« Mémoire des matières »
Temps 1 : Temps corrosif D’abord, c’est une façade à l’aspect industriel offerte aux vents et aux intempéries… Ce sont des lames d’acier Corten comme un rideau de matière qui laisse des ouvertures sur le paysage urbain alentour. Ce matériau agile et noble, ici exposé en rythme, se montre déjà corrodé et se forge une seconde peau oxydée, une peau de rouille telle une protection du temps. Il rend visible selon l’expression et l’œuvre monumentale de Richard Serra, pensée pour le musée Guggenheim de Bilbao, la « matière du temps ». La couleur rouille sur l’acier froid crée un revêtement sensible et chaud, et démontre, en suggérant les ruines urbaines, la puissance du temps corrosif.
Temps 2 : Temps gravé Mon projet « Mémoire des matières » est de proposer une installation in situ sur des lames d’acier en gravant des signes, des pictogrammes pris sur les codes de la route, langage international, espéranto du voyage. L’idée première est de marquer à l’aide de plusieurs sceaux l’identité de ce lieu. Ces signes gravés altèrent la matière et s’inscrivent en creux dans l’acier, comme pour créer des signes de mémoire dans le matériau même. Le temps oxyde. Ces pictogrammes agissent comme un langage archéologique, des traces telles une seconde peau signifiante. L’acier est volontairement oxydé mettant en scène le passage du temps avant même son exploitation. Les gravures opèrent de même en proposant un revêtement de signes faisant écho à l’identité de l’école mais vécues et vues comme des archives du temps, des pictographes d’un jadis.
« Neuropathia »
Je lance un dispositif d’explorations qui enregistre différents flux liés aux déambulations urbaines en organisant les parcours de trois femmes dans un quartier populaire de Paris. Ce quartier délimite un espace triangulaire qui renvoie à la forme synthétique des chaussures à talons tel un écho à la marche, à l’exploration, à la flânerie. Chaque parcours associé à une couleur (rouge, vert, bleu) capte un flux sensoriel (rythme, température, accélération), et des phénomènes de la ville qui vont être retravaillés pour devenir des impressions artistiques à travers l’art vidéo, les graphiques numériques et le son.
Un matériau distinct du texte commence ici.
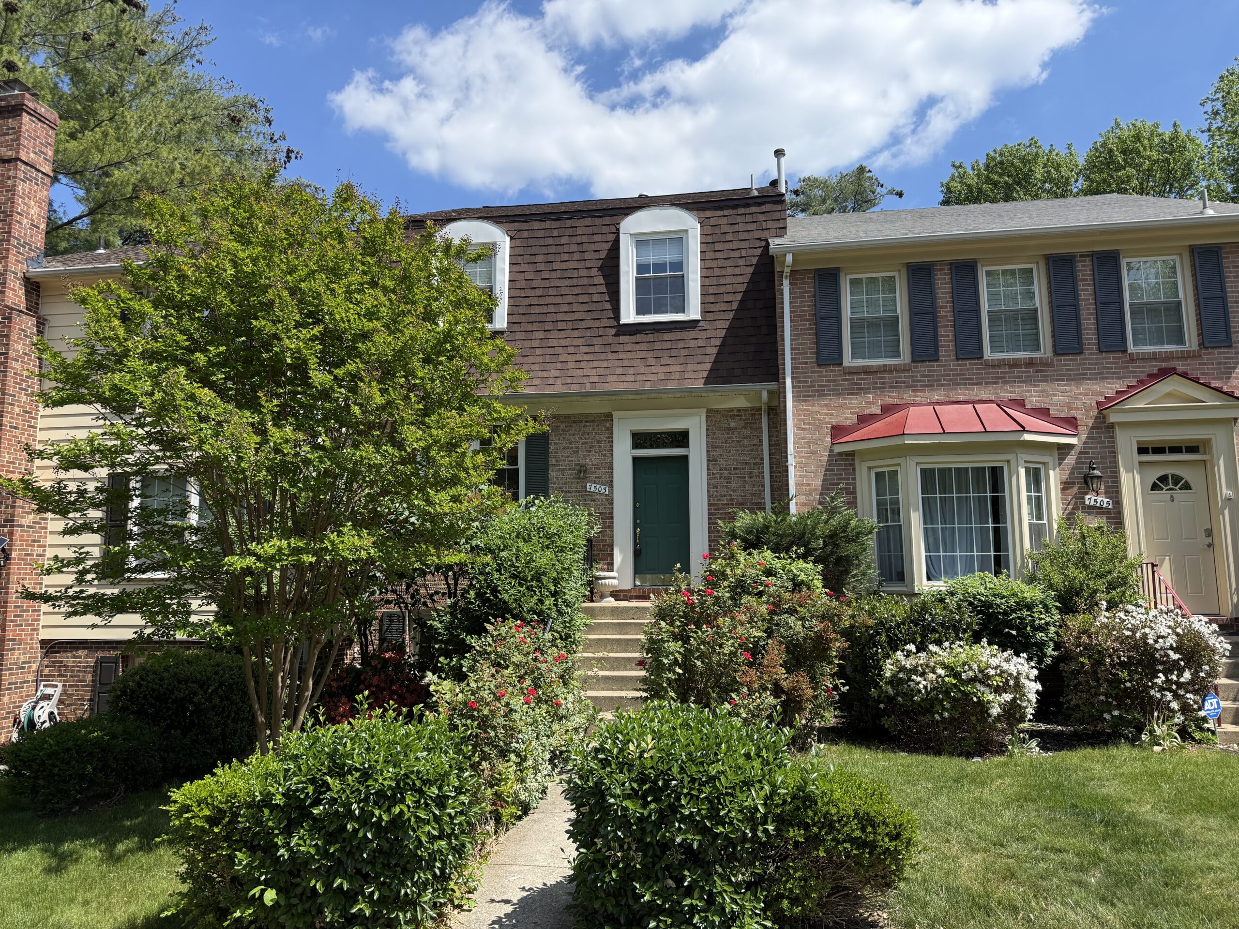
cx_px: 620
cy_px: 464
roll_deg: +0.0
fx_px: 859
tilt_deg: +7.9
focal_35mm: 24
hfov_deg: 71.6
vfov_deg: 56.8
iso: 100
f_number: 1.78
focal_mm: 6.76
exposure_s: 1/3425
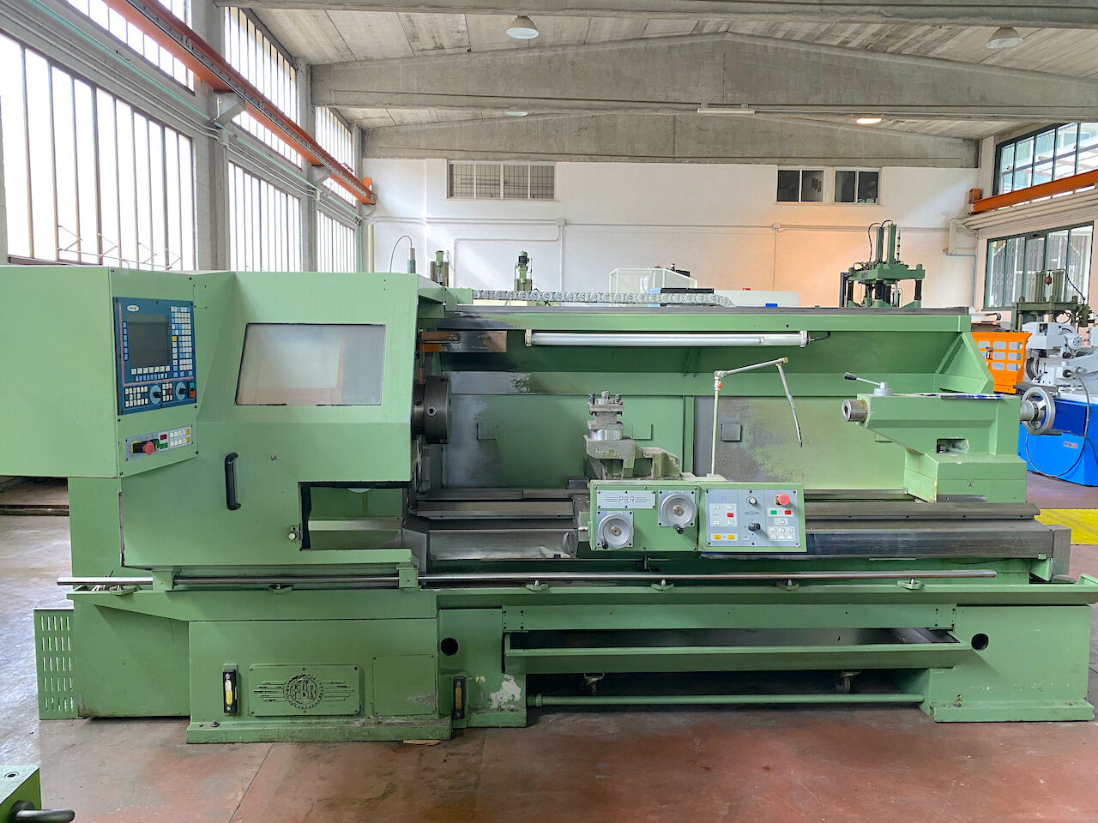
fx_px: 825
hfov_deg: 67.3
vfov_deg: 53.1
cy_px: 412
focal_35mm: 26
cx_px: 549
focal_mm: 4.25
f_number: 1.8
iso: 200
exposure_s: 1/50
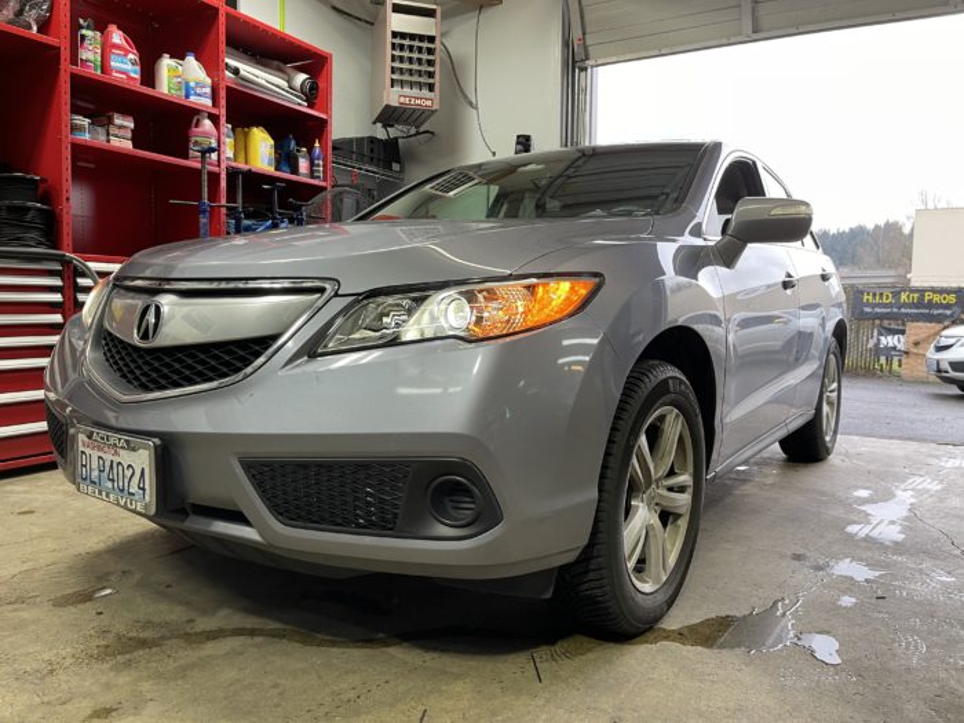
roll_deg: -0.6
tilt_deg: -4.7
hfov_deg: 67.3
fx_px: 724
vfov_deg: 53.1
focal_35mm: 26
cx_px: 482
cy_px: 362
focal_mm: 5.1
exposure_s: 1/60
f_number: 1.6
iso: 80
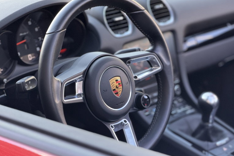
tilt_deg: -20.1
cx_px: 117
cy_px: 79
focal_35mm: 105
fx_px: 682
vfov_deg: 13.0
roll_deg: +0.3
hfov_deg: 19.5
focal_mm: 16.89
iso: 250
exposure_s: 1/121
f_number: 2.8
Je travaille depuis longtemps dans la plupart de mes installations sur la relation du corps et de la ville, des flux corporels et des textures urbaines. Pour moi, le corps est une architecture en mouvement, un espace de captation des contextes. Et je tente de restituer ses multiples entrées sensorielles dans chacune de mes œuvres.
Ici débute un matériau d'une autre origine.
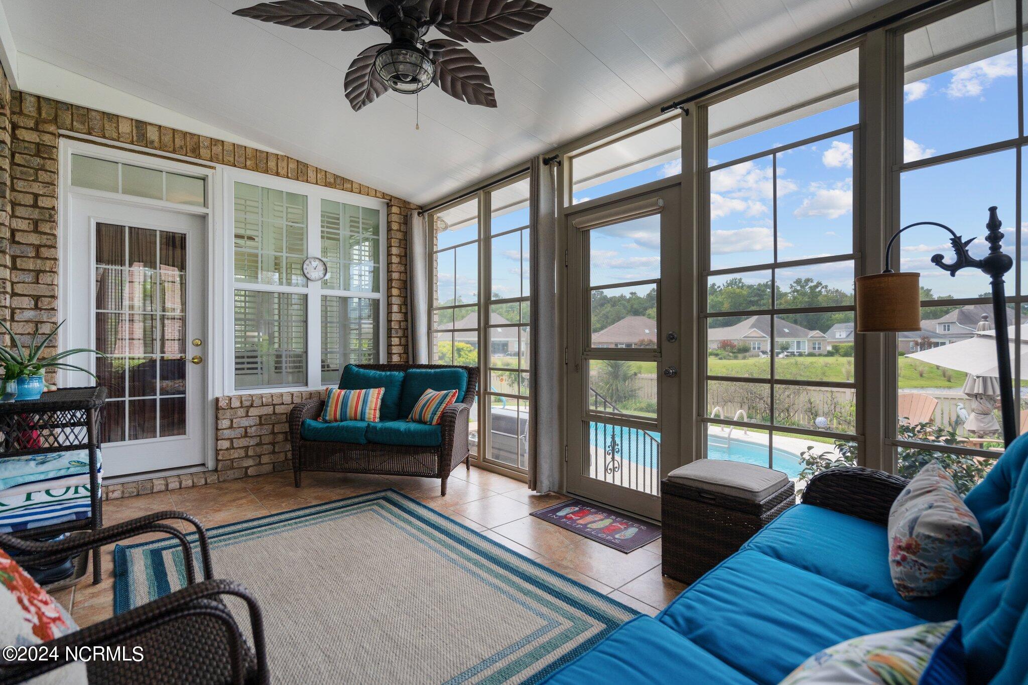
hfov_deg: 96.7
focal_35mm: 16
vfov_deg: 73.7
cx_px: 514
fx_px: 457
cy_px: 342
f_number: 4
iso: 400
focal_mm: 16
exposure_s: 1/800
Le dispositif que j’ai mis en place pour Urban Explorations est un test presque scientifique à partir de capteurs électroniques cachés dans des talons de chaussures féminines. Les données obtenues par cet outil vont permettre la formation de graphique , de capter le flux des déplacements dans les villes, le système nerveux des artères urbaines. Derrière l’outil, il y a l’enregistrement de données scientifiques liées à la marche mais également une tentative de fixer la poésie de la marche urbaine, de l’exploration hasardeuse des villes.